Mitarbeitende verwalten Betrieb selbst
Das riesige Antiquariat geht an eine Gruppe junger Leute. Manche von ihnen sind ehemalige Mitarbeiter*innen. Damit sie sich zusammen um den Betrieb kümmern können, haben sie sich in einer Genossenschaft zusammengeschlossen.
Für viele Unternehmen ist das gerade eine gute Lösung, sagt Johannes Blome-Drees. Er lehrt und forscht an der Uni Köln zu Genossenschaften und hat festgestellt: Vor allem kleine Unternehmen haben oft niemanden mehr, der das Geschäft übernehmen kann.
"Zigtausende von Unternehmen stehen vor der Betriebsübergabe oder Auflösung, weil sie keinen geeigneten Nachfolger finden."
Viele stehen kurz davor, dicht zu machen.
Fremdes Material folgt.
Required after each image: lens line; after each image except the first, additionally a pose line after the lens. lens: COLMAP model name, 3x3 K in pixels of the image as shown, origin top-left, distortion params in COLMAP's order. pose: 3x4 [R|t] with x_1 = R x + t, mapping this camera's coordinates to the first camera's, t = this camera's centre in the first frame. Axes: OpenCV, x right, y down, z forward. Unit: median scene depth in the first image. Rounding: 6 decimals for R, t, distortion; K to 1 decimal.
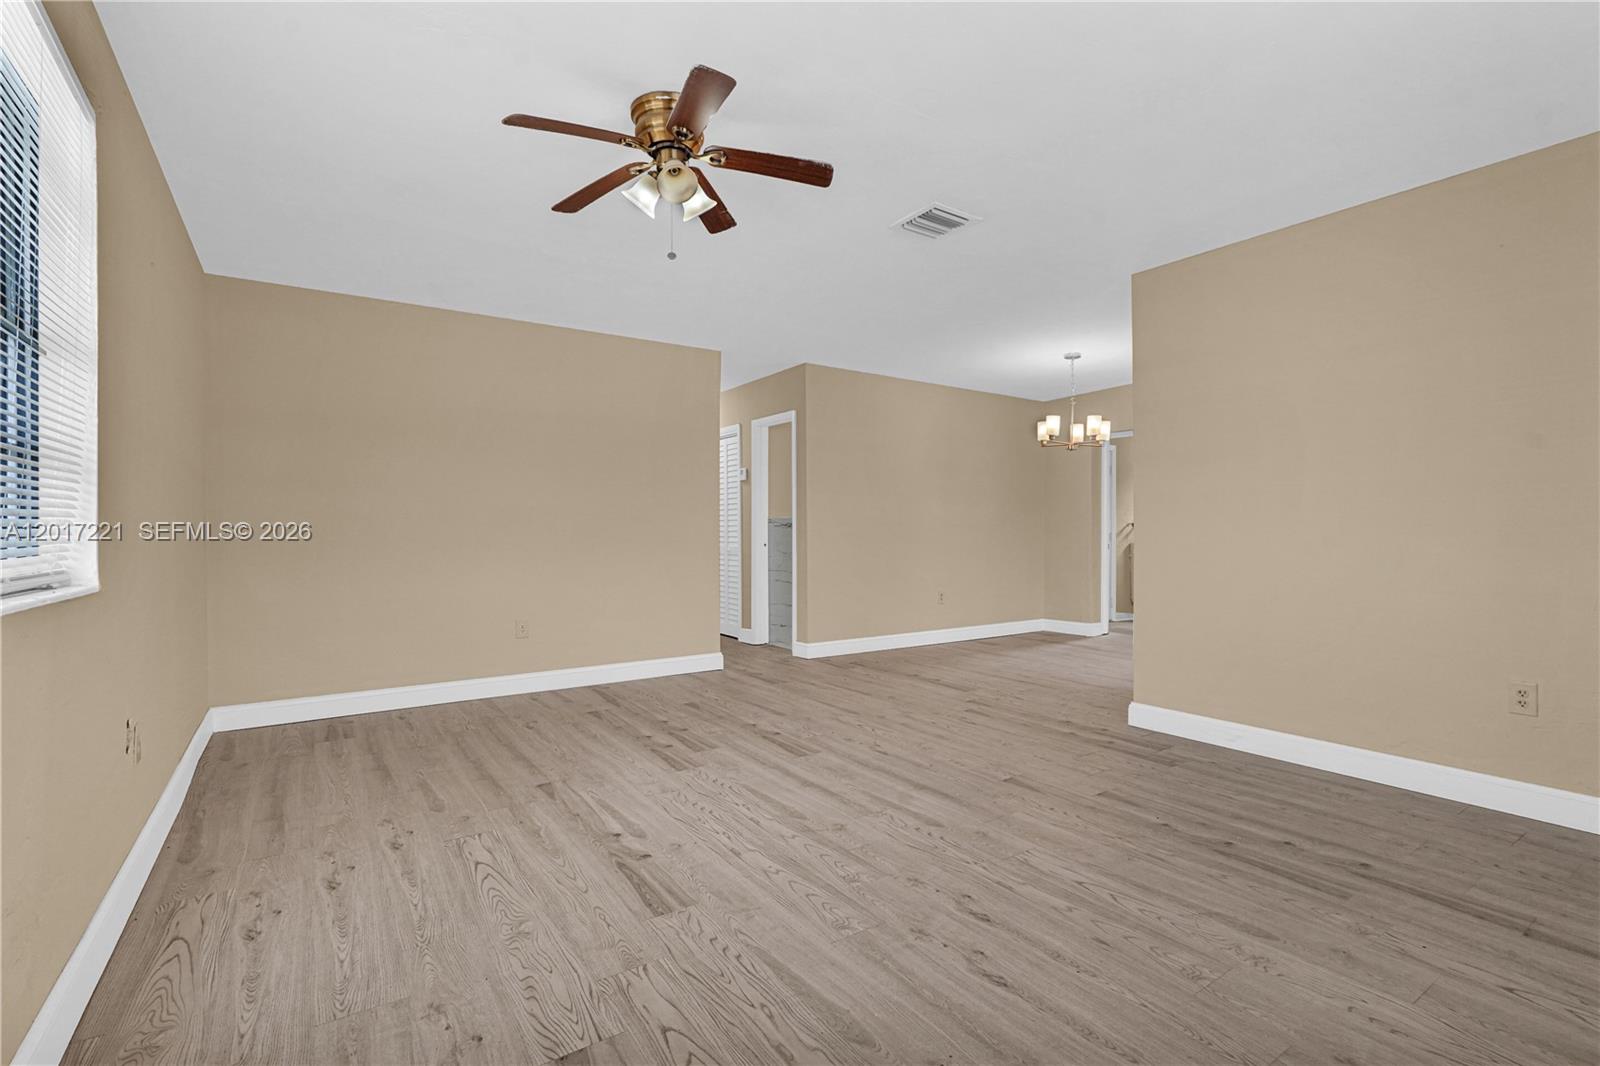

In einer Genossenschaft kann die Verantwortung aufgeteilt werden. Aber was ist das überhaupt?
Genossenschaften als nachhaltiges Geschäftsmodell
Kurz gesagt: Leute schließen sich zusammen, damit nicht die ganze Arbeit an einer Person hängen bleibt. Auch das finanzielle Risiko trägt nicht eine Person allein.
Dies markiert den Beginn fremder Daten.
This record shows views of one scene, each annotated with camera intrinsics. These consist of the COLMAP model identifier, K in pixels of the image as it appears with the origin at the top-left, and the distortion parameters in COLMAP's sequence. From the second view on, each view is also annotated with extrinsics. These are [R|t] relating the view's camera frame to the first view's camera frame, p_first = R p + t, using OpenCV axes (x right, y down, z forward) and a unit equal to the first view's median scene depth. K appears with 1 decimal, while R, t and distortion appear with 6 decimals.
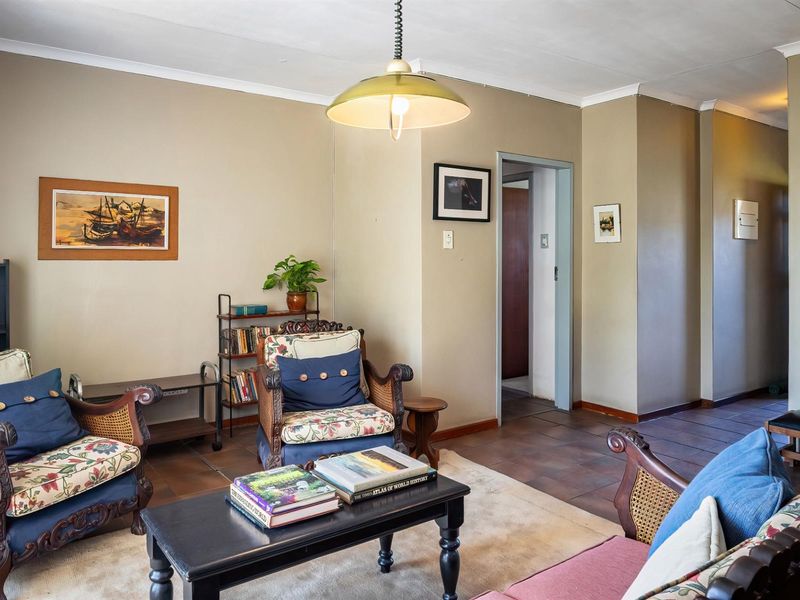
lens RADIAL K [[586.4, 0, 391.4], [0, 586.4, 265.2], [0, 0, 1]] dist [-0.000739, 0.008970]
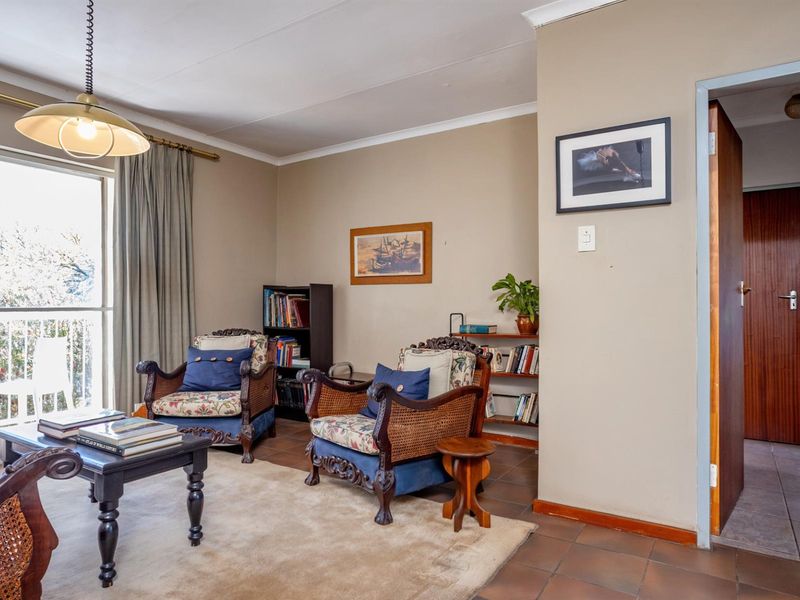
lens RADIAL K [[512.7, 0, 400.0], [0, 512.7, 300.0], [0, 0, 1]] dist [-0.019009, 0.003927]
pose [[0.370520, -0.008900, -0.928782, 0.628522], [-0.014324, 0.999780, -0.015295, 0.045754], [0.928714, 0.018971, 0.370311, 0.612635]]
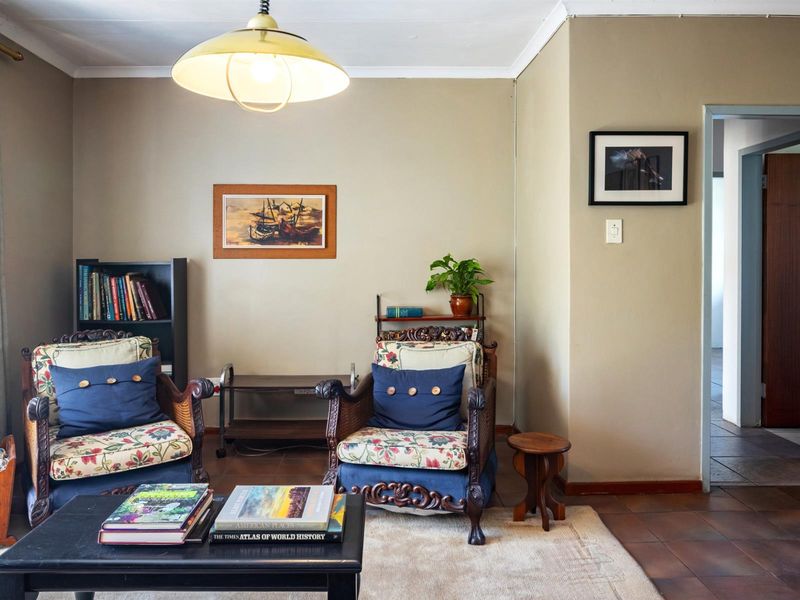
lens RADIAL K [[617.8, 0, 390.2], [0, 617.8, 272.0], [0, 0, 1]] dist [-0.001096, -0.002220]
pose [[0.834794, 0.011112, -0.550450, 0.317876], [-0.004186, 0.999895, 0.013838, -0.001012], [0.550546, -0.009248, 0.834753, 0.192866]]
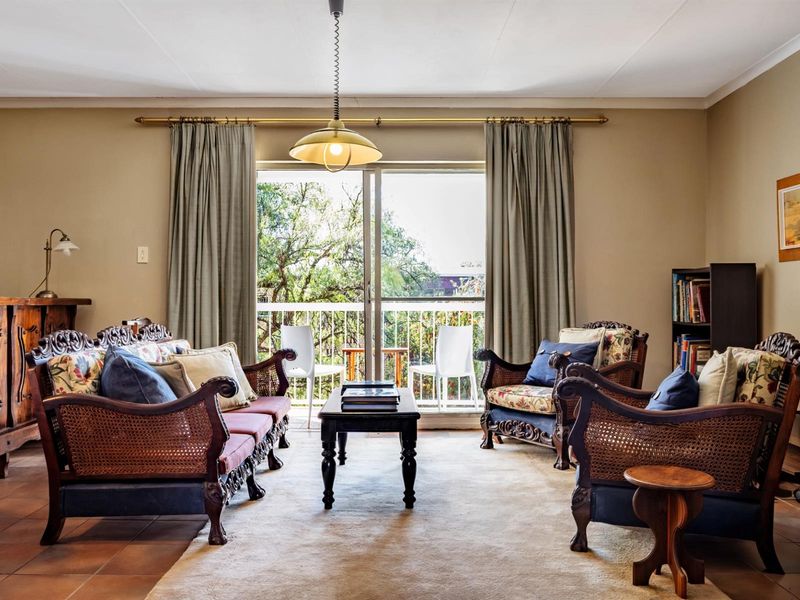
lens RADIAL K [[665.6, 0, 378.2], [0, 665.6, 312.5], [0, 0, 1]] dist [-0.044061, -0.001241]
pose [[-0.589095, 0.006395, -0.808039, 0.687694], [-0.011317, 0.999805, 0.016164, 0.064848], [0.807985, 0.018667, -0.588908, 1.067330]]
Oft geht es darum, Dinge zu bewahren. So wird der Bäckerladen im Dorf gerettet, die Schließung des Schwimmbads verhindert oder eben ein altes Antiquariat weitergeführt.
Die Genossenschaft soll nicht möglichst viel Gewinn bringen. Sie ist ein stabiles und nachhaltiges Geschäftsmodell.
Genossenschaften am wenigsten insolvent
Deswegen gehen Genossenschaften im Vergleich zu anderen Unternehmen auch am seltensten insolvent.
Die Anteile sind auf verschiedene Leute aufgeteilt, die sie kaufen und verkaufen können. Wenn einer raus ist, ist nicht gleich die Genossenschaft pleite. Sie kann einfach neue Mitglieder aufnehmen.
"Man kauft einen Anteil und wenn man kein Teil der Genossenschaft mehr sein möchte, verkauft man diesen Anteil wieder."
Mitgliederversammlung in der Kneipe
Mathilde ist im Vorstand der Buchgenossenschaft Hennwack, die das Antiquariat in Berlin übernommen hat. Vorstand, Genossenschaft – klingt kompliziert und etwas trocken, muss es aber nicht sein.
"Wir haben keine Mitgliedervollversammlung, sondern treffen uns abends in der Kneipe."

Mathilde und ihre Kolleg*innen sind untereinander alle befreundet, vieles läuft deswegen informell ab. Es gibt auch keine klassische Mitgliedervollversammlung. Wenn es etwas zu besprechen gibt, dann abends in einer Kneipe oder in einer WhatsApp-Gruppe.
Demokratisch, praktisch, gut
So läuft das ab: Jede Person hat eine Stimme, alle Stimmen zählen gleich viel. Es macht keinen Unterschied, wie viel Geld jemand mitbringt. Genossenschaften sind also sehr demokratisch.
Das Antiquariat ist gerade vorübergehend geschlossen und soll jetzt umziehen, ein paar Straßen weiter. Geplant ist ein Buchladen mit kleinem Café als kultureller Treffpunkt für all diejenigen, die Lust auf Bücher haben.

"Es ist zu viel für eine Person, das zu managen."
Eine Person alleine würde den Umzug mit fast einer halben Million Bücher wahrscheinlich gar nicht schaffen.
Ein Ort für Bücher und Gemeinschaft
Auch zu zwölft ist das alles viel. Aber die Buchgenossenschaft ist davon überzeugt, dass das, was sie tut, wichtig ist.
Die Arbeit machen sie und ihre Freunde sich aus ideellen Gründen, sagt Mathilde. "Diese Orte müssen bewahrt werden und man muss sie auch neu schaffen."
"Wir machen das in erster Linie aus ideellen Gründen."
Damit liegt die Buchgenossenschaft Hennwack im Trend. Fast die Hälfte der Genossenschaften, die es heute gibt, haben sich seit den 2000er Jahren neu gegründet. Die Vereinten Nationen haben 2025 sogar zum internationalen Jahr der Genossenschaften erklärt.
Genossenschaften werden streng geprüft
Wer selbst eine Genossenschaft gründen will, sollte die Geschäftsidee aber gut durchdacht haben. Die wird nämlich von mehreren Instanzen auf Herz und Nieren geprüft.
Erst dann gibt es einen Eintrag ins Genossenschaftsregister. Mindestens alle zwei Jahre steht eine Jahresabschlussprüfung an.